Quote the article on Macron's election victory below, from "They were also" up to and including "time in 2017.".

### Source extract:
╭──

Macron winning the French elections means that EU countries and NATO will maintain their united front vis-a-vis Russia. Had Marine Le Pen, known for her sympathies for the Russian leader, won this might not have been the case.
During her presidential campaign, Marine Le Pen had EU and NATO leaders on edge after stating her intention to pull Paris out of the alliance's military command.
They were also concerns about her approach to the EU, which would have meant an increasing role of the nation-state, something which runs counter to the EU's founding principles.
Macron, however is a strong supporter of increased EU integration and has made a case for a common defence strategy, something he started promoting vigourously after he was elected president for the first time in 2017.
According to a 2017 study by the think-tank Carnegie Europe, "Macron’s main military objective is to enable Europeans to act autonomously when needed, complementing NATO’s territorial defence role with a European capacity to intervene abroad".
This would build on existing initiatives like the European Defence Fund and Permanent Structured Cooperation.
Russia's look at Macron's victory
Meanwhile in Russia, analyst Andrey Kudryavtsev, a senior researcher at IMEMO, a think tank affiliated with Russia's Foreign Ministry, was quoted by Izvestia news agency as saying that Macron's victory "means that France's foreign policy will be about the same as it has been for the previous five years".

╰──

Stored entries:
╭──

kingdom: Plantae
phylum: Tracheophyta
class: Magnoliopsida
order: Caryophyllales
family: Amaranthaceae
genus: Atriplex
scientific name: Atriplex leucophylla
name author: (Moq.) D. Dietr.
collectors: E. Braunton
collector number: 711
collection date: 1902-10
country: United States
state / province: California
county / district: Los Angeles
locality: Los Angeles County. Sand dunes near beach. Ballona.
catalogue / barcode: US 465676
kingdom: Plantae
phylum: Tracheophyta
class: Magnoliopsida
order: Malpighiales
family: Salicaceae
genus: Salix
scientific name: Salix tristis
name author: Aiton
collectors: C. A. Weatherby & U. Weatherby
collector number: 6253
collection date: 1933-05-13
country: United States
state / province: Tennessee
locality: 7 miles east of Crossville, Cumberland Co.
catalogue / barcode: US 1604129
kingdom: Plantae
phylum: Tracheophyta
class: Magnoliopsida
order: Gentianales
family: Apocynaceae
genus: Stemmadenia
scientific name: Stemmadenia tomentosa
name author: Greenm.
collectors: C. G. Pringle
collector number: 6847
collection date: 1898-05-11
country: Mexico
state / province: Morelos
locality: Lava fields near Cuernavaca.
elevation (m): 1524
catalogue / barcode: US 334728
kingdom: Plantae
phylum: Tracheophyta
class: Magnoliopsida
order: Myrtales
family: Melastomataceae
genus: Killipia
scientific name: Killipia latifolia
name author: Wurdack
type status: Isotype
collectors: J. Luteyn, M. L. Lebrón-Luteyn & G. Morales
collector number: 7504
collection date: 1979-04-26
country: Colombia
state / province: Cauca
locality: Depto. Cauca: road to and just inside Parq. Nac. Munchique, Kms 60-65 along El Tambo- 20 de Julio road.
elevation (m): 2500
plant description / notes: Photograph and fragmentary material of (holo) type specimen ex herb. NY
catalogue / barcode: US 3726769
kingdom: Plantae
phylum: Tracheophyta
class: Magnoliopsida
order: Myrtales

╰──

### Response:
They were also concerns about her approach to the EU, which would have meant an increasing role of the nation-state, something which runs counter to the EU's founding principles.
Macron, however is a strong supporter of increased EU integration and has made a case for a common defence strategy, something he started promoting vigourously after he was elected president for the first time in 2017.